Almost immediately Castro re-employs thousands of teachers, doctors and nurses and reopens hundreds of schools and hospitals.  He nationalizes all the industry and sets about centrally controlling and redistributing the countries wealth with the aim of providing every Cuban with a roof over their head, free education to University level and free health care as well as ration books to provide enough food for everyone.  Now there’s no denying many Cubans got screwed, many fled, particularly the business owners who had been doing very nicely under Batista’s reign.  But the objective was to create a safety net for all society, sadly lacking to this day in other parts of the region, and the vast majority of the population were dragged out of the gutter and given a minimum standard of living and maybe a little bit of hope.    P4110063

This was a time of communist paranoia and Castro was considered a loose cannon. America immediately turned their back on Cuba.  Batista had been their man - they could do business with him, for obvious murky reasons.  Overnight the US crippled the Cuban economy with a trade embargo (still in place today).  Castro extended an open hand and was offered a clenched fist.  America pulled the rug from under him and the Soviet Union seized their moment with carrots aplenty,  and so …well … the rest is history!!  Maybe if some smart person in Washington at the time had asked the question ~ so, where is he going to go if we turn our back on him now? …. maybe history may have been different.  No Bay of Pigs fiasco, no Cuban missile crisis which took the world to the brink of nuclear war …. maybe !!

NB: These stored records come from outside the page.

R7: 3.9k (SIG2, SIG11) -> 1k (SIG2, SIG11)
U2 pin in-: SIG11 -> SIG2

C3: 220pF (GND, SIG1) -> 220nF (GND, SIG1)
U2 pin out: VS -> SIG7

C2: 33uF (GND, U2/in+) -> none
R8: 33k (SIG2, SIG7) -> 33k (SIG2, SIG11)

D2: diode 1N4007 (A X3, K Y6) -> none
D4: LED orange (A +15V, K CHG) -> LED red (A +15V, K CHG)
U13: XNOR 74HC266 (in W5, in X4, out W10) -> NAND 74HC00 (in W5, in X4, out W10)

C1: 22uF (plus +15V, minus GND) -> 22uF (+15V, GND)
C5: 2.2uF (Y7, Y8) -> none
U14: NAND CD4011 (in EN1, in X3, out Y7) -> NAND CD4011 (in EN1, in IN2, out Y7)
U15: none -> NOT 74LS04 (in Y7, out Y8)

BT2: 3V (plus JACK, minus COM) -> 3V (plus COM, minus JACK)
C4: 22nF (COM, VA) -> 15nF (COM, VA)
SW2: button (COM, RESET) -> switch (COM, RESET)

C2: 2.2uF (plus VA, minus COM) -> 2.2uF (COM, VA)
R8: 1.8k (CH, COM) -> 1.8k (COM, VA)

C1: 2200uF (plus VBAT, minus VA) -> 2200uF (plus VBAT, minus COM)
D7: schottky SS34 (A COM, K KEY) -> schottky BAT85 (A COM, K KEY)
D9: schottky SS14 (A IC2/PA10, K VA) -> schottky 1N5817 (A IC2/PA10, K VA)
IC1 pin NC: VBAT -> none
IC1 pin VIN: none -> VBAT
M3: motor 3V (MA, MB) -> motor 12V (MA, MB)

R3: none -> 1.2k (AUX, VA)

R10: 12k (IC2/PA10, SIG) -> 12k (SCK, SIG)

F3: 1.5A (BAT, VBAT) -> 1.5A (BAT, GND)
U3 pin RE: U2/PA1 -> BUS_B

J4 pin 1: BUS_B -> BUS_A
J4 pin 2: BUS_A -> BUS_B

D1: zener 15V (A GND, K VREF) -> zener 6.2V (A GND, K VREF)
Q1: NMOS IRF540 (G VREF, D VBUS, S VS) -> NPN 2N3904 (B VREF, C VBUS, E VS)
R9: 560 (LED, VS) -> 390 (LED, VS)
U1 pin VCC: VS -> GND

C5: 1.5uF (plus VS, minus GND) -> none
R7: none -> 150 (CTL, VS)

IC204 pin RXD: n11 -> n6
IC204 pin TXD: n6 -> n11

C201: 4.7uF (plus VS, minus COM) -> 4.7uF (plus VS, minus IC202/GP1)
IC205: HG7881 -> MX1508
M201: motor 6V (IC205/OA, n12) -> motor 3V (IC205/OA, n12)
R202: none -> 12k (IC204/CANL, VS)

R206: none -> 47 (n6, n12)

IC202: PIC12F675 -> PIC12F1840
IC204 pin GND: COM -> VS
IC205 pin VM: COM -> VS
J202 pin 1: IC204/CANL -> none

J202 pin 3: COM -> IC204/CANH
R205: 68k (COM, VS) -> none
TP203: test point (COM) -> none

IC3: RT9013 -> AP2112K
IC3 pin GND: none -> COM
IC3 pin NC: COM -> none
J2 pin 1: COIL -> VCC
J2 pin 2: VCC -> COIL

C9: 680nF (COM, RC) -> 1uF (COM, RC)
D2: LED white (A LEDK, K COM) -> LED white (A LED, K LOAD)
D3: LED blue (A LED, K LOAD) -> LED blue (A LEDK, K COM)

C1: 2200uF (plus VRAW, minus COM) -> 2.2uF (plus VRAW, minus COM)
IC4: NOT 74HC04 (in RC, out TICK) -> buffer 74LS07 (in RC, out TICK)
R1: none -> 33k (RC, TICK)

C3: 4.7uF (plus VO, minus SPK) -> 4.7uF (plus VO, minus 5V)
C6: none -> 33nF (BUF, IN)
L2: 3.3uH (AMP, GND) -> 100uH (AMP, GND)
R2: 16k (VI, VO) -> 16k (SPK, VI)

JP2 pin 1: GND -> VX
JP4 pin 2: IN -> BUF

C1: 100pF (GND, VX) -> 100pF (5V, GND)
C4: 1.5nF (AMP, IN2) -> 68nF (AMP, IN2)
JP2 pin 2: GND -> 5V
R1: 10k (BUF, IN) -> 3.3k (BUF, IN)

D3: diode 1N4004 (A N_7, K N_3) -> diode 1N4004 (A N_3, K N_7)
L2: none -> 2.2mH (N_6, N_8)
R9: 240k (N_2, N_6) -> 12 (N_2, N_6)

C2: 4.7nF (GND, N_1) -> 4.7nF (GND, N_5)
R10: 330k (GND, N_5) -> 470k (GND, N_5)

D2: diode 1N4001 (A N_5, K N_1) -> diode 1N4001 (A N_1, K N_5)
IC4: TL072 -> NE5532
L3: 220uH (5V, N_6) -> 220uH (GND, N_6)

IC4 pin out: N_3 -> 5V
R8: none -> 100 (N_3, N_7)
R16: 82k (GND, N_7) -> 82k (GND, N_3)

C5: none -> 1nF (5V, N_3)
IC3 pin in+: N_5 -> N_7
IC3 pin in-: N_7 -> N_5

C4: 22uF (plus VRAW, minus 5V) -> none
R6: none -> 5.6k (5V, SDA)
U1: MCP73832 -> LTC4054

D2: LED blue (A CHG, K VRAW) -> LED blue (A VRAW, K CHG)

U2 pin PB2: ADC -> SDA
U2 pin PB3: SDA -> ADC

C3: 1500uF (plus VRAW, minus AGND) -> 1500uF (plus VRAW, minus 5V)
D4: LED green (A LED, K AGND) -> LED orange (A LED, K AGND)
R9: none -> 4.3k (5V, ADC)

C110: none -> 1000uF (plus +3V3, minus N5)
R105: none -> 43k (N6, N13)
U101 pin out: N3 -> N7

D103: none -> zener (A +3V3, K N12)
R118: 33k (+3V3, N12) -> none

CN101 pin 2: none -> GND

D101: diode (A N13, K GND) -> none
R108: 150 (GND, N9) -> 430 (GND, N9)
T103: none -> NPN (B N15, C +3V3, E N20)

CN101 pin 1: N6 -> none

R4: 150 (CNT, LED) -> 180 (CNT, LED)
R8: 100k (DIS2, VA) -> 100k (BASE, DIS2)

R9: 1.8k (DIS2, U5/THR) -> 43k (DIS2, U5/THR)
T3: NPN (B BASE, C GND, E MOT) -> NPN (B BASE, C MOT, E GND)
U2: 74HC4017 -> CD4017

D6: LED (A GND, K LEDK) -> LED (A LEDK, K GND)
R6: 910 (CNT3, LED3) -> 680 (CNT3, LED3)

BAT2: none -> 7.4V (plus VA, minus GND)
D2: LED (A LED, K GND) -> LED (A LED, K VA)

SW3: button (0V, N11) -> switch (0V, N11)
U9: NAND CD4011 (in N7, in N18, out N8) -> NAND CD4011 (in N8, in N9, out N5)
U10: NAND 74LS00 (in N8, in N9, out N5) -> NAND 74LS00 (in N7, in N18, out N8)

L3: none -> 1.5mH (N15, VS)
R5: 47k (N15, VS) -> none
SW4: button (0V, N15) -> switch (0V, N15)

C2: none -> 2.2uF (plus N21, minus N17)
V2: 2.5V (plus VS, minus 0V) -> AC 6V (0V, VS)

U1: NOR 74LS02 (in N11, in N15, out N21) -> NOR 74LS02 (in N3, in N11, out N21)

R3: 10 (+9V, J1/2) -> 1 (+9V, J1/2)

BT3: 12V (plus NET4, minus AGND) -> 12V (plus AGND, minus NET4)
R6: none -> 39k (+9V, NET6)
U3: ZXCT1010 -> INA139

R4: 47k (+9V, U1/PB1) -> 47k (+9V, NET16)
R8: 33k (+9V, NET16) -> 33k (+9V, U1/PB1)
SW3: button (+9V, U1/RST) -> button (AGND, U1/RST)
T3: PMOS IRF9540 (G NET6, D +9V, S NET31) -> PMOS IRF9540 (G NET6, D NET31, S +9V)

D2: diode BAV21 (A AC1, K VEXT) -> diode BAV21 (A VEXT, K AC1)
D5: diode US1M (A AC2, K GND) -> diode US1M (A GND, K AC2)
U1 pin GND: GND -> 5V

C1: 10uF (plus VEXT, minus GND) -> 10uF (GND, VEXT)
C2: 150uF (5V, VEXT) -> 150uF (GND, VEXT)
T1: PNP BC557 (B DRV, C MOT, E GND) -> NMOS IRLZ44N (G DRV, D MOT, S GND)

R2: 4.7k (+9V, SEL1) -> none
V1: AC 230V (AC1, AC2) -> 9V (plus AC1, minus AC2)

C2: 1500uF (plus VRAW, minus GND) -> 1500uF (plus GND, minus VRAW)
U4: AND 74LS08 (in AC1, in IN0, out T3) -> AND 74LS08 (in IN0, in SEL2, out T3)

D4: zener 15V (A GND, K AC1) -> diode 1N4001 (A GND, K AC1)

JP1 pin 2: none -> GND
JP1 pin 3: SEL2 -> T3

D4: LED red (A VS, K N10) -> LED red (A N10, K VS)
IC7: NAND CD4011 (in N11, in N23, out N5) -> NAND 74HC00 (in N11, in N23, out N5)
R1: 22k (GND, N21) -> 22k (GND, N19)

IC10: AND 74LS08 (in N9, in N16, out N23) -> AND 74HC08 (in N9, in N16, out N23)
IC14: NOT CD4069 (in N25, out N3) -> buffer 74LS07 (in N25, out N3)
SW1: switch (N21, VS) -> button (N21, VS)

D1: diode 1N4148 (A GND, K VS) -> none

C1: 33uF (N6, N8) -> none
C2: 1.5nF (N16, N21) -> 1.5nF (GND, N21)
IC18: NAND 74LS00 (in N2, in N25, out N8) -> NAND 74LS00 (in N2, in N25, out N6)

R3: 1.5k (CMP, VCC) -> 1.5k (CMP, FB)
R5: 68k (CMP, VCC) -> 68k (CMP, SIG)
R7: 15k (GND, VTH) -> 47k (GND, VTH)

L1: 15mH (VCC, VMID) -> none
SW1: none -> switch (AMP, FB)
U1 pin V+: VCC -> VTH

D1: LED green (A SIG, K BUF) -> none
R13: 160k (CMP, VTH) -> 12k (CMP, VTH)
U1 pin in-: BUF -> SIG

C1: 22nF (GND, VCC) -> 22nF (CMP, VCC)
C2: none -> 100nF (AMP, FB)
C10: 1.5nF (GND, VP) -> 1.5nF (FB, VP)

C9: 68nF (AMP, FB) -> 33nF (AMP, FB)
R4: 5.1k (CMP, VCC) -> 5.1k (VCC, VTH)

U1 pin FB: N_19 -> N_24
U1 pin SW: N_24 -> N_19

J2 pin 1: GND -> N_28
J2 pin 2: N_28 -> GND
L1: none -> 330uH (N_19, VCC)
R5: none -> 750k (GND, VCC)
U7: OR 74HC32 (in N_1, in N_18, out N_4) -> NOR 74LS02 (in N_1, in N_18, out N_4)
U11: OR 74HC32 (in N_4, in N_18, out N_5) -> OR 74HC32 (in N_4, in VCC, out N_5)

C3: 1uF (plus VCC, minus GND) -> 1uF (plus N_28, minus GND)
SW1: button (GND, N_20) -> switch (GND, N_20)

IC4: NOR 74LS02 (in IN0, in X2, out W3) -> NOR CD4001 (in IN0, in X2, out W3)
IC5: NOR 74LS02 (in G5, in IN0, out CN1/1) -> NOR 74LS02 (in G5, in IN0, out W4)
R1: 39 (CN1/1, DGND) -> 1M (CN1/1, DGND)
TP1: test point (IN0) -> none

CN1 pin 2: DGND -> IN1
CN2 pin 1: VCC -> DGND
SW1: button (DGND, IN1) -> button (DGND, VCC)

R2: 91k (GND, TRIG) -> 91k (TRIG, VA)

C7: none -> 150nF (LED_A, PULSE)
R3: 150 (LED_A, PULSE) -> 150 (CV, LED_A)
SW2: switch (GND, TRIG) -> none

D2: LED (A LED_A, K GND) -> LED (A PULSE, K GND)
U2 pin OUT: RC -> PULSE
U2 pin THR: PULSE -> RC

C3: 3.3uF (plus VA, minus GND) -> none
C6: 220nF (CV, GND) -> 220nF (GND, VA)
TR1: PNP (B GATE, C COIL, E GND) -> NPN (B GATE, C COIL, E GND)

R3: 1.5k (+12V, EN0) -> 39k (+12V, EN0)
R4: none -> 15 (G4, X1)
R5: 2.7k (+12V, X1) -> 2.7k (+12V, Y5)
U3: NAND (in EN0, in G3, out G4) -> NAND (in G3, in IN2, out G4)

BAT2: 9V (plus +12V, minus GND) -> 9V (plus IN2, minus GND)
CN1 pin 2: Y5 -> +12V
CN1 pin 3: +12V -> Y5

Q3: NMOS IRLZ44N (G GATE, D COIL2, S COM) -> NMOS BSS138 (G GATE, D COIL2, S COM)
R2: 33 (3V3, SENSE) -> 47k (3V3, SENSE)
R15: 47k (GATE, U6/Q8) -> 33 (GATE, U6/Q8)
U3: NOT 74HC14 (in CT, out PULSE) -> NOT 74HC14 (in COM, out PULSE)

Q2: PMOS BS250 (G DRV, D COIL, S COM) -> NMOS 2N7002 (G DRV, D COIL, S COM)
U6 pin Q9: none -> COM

P4190057 Today the people seem to live in an orderly environment. There is a very low key police presence.  The streets feel safe, there is a reasonable infrastructure, people in the main are well dressed and go about there day with a purpose.  There seems to be very little theft and violence, in stark contrast to their neighbours throughout Central America and we saw none of the squalor in Cuba that we witnessed in parts of Colombia and Panama.  But there is a price to pay.  The regime has kept an iron grip on things for decades although there are signs that the Castros maybe softening in their old age as once again the younger generations push for change.  Clearly daily life has many boundaries, the people are denied many things, it’s hard to get ahead and there is not much money about, but there is an impression of ~ once upon a time things were a whole lot worse.  For the older generation the hopelessness of life pre Castro is still a raw memory, they experienced the alternative and recognize that for now they are sort of doing ok. P4180041

So when the heat of the day is done and you can’t watch CNN, you might as well pour a couple of rums, pass round the cigars, clear the dance floor and play some music….

Fidel Castro once said … ”One day history will absolve me”.  I’m not sure about that, the west still considers him a bit of a nutter , however there is one historical fact I do know to be true and that is how history judges people differently once they are gone, so maybe he still stands a bit of a chance.